[Python-Dev] Smuggling bytes in a UTF-16 implementation of str/unicode (was: Multilingual programming article on the Red Hat Developer blog)
Stephen J. Turnbull
stephen at xemacs.org
Thu Sep 18 06:45:36 CEST 2014
Jeff Allen writes:
> This feels like a jython-dev discussion. But anyway ...
Well, if the same representation could be used in Jython you could
just point to PEP 383 and be done with it.
> u'\udc83' in u'abc\U00010083xyz'
IMHO being able to type that is a bug. There should be no literal
notation for surrogates in Python (that is, if you type a literal that
looks like it refers to a surrogate, you should get a UnicodeError).
The "right way" (IMHO) to spell that is
chr(0xdc83) in u'abc\U00010083xyz'
I'm not Guido, and don't claim to channel him on this. But it seems
reasonable to me that Unicode literals should conform to Unicode in
this way. I might even extend that to noncharacters (the last two
code points in each plane and the 32-point "hole" in Arabic).
I'll grant that chr() is an unfortunate spelling, but I would imagine
we could live with that since chr() goes back forever with these
semantics.
> u'abc\U00010083xyz'.endswith(u'\udc83xyz')
>
> are both True, if implemented in the obvious way on the UTF-16
> representation. And this should not be so in Jython, which claims to be
> a wide build. (I can't actually type the second one, but I can get the
> same effect in Jython 2.7b3 via a java.lang.StringBuilder.)

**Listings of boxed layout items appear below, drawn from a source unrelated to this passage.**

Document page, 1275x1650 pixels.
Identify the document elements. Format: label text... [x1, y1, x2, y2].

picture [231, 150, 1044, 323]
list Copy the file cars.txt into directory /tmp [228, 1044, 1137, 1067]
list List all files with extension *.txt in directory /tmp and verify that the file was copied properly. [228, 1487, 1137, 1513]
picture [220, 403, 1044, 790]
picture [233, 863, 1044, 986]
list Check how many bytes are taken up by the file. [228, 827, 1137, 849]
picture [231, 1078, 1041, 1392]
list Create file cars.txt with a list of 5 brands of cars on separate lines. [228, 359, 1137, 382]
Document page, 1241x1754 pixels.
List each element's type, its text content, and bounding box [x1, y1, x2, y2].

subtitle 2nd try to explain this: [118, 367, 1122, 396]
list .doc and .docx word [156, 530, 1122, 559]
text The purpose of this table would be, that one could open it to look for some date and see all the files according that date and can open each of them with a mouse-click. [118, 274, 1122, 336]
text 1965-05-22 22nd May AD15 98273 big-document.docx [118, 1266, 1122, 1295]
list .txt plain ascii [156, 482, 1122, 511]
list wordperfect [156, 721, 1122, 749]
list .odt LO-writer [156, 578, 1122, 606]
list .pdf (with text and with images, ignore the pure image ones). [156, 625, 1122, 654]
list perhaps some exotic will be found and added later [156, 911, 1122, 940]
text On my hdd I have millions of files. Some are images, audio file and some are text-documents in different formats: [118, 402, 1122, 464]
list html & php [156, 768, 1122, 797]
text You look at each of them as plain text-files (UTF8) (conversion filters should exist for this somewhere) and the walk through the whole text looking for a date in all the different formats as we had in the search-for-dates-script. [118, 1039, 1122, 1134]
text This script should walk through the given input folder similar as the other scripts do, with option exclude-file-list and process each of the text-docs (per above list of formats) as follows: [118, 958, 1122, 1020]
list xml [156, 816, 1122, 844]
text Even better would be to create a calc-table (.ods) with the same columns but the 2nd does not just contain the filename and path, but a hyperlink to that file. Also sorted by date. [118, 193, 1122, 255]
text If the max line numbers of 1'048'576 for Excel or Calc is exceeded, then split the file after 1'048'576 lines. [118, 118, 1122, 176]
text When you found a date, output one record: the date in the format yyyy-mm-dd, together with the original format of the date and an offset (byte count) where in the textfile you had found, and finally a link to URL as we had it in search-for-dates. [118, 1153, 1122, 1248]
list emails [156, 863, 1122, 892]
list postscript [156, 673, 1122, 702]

I agree that's very ugly, but AFAIK that's how things would work in
narrow CPython (which uses UTF-16 internally for the astral planes).
Personally I would document that explicit smuggled bytes are not
supported for comparison operations, and leave it at that.
> If we think it is ok that code using such methods give the wrong answer
> when fed strings containing smuggled bytes, then isolated (trailing)
> surrogates could be allowed. It's the user's fault for calling the
> method on that data. But I think it kinder that our implementation
> defend users from these wrong answers. In the latest state of Jython, we
> do this by rigorously preventing the construction of a PyUnicode
> containing a lone surrogate, so we can just use UTF-16 operations
> without further checks.
That seems like a reasonable approach.